The downturn appears to have taken hold quite suddenly and dramatically with the group posting a series of consecutive quarterly sales increases in 2022.

Last August, Humphreys said he believed the company’s decision in the previous year to decrease production levels and purchase less price-inflated cotton, “proved to be strategically sound, but the significant one-time cost impacts of that decision greatly impacted our operating results this quarter and year-to-date.”

Then last month Delta Apparel revealed to the US Securities Exchange Commission (SEC) that Humphreys has tended his resignation effective 29 June. The company appointed Tim Pruban as its chief restructuring officer who would also advise on succession planning following Humphrey’s departure.

Justin Grow, EVP and chief administrative officer and Matthew Miller, president of Delta Group also submitted their resignations.

How close is Delta Apparel to bankruptcy?

The company has moved to end its on-demand digital solution, which had looked promising.

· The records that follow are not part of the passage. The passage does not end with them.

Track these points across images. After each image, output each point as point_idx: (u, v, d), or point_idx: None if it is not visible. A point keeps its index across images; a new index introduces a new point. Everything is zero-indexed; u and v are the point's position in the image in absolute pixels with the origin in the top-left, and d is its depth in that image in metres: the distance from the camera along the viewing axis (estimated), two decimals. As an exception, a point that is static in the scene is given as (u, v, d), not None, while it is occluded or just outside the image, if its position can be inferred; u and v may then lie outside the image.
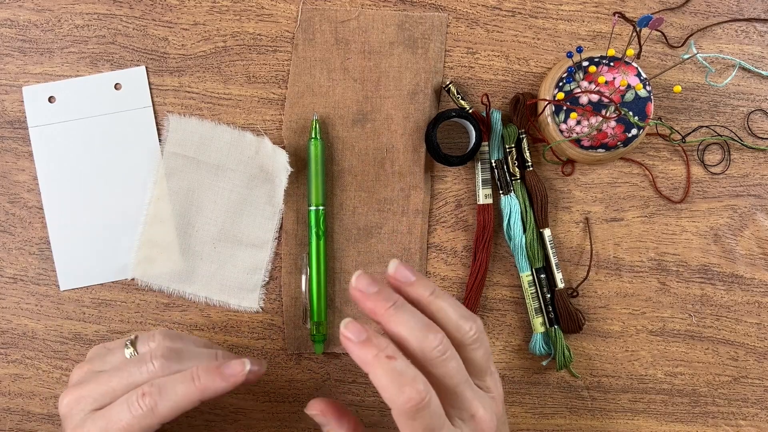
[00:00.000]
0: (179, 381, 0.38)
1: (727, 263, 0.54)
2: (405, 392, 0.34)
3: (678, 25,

The DTG2Go unit, which was announced in October, was first launched as its ‘On-Demand DC’ in 2020, a solution for retailers and brands to grow their business utilising an integrated, on-demand fulfilment model.

The DTG2Go ‘On-Demand DC’ digital solution aimed to provide retailers immediate access to DTG2Go’s broad network of print and fulfilment facilities, while offering the scalability to integrate digital fulfilment within the retailer’s own distribution facility.

It expanded this across several locations in recent years as it aimed to integrate DTG2Go’s digital print and fulfilment platform with Delta Apparel‘s blank garment distribution network.

Delta Apparel also previously announced it was weighing options for its Salt Life fishing apparel brand last autumn, again, a brand that was performing relatively well.

Salt life was acquired in 2013 and grew into a highly profitable business with over $60m in revenue.

The brand’s products are offered in over 1,700 wholesale doors across 48 states and direct to-consumer via a growing ecommerce site as well as 25 branded retail stores spanning the US coastline from California to Florida to New York.”

Both announcements suggest Delta is in a real spot of bother and could use an instant cash boost.

“Bankruptcy is a very real possibility for Delta Apparel,” explained Saunders. “The group is in a financial mess and is struggling to maintain liquidity. There is talk of suppliers refusing to provide it with traditional credit terms for the supply of raw materials.

“Delta is also in default on several loan covenants. All of this points to a company that is running out of options. If things don’t change, the plug will soon be pulled.”

The group decided not to hold a conference call regarding its Q2 results. In fact, no commentary about the performance was offered at all.

However, its first quarter results shed some light on the current state of affairs. Delta Apparel confirmed its debt and inventory levels were down more than 20% year on year and it was nearing the completion of reducing its offshore manufacturing footprint down to two countries and consolidating production in its “more efficient Central American platform.”

But is it enough to futureproof the business?

Saunders is unsure, and calls for more drastic measures.

He believes the company needs an infusion of cash and to rationalise its production facilities.

“At the same time, it needs to pay down debt and lean more heavily into the direct-to-consumer business. Enacting all these things is a very tall order so it is highly questionable as to whether the company can engineer a turnaround,” he added.